**Problem details**: Nothing but the lines from the one that contains "right knee: (476, 339)" to the end of the records should be printed, both ends included, exactly as given.

**** Source information ****

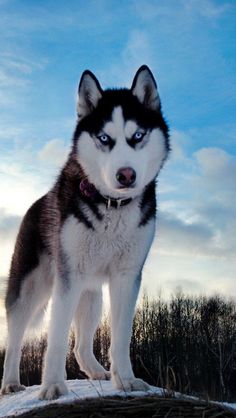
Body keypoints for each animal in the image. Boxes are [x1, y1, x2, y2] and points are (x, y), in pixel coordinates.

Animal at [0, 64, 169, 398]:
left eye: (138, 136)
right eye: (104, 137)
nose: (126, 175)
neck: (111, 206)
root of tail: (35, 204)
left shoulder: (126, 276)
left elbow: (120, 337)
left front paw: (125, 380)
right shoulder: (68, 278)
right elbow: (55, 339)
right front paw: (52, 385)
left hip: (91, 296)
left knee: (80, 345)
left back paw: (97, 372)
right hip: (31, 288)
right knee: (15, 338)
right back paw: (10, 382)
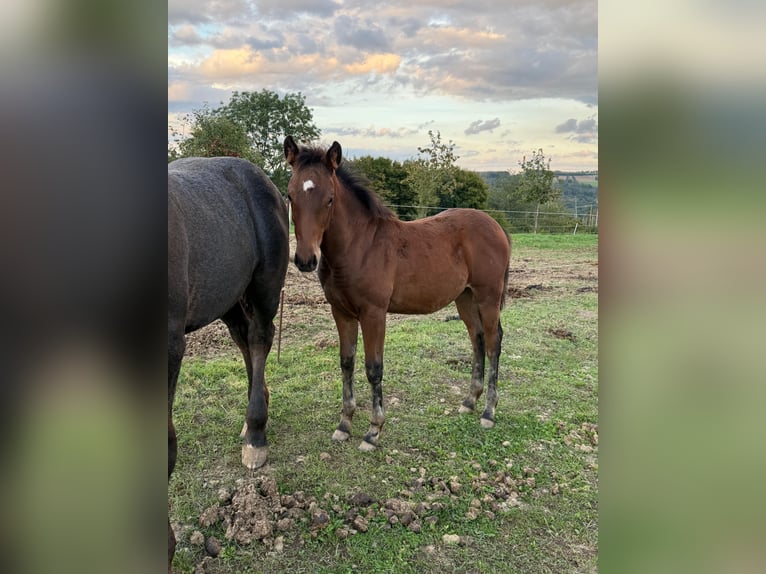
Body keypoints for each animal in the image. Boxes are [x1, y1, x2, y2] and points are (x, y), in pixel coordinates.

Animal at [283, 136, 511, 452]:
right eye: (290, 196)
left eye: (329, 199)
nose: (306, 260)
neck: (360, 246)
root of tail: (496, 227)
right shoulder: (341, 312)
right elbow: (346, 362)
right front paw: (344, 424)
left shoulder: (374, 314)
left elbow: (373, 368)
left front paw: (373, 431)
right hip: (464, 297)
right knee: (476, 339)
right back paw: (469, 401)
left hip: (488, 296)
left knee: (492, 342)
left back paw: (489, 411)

****

**Task answer**:
right knee: (476, 339)
right back paw: (469, 401)
left hip: (488, 296)
left knee: (492, 342)
left back paw: (489, 411)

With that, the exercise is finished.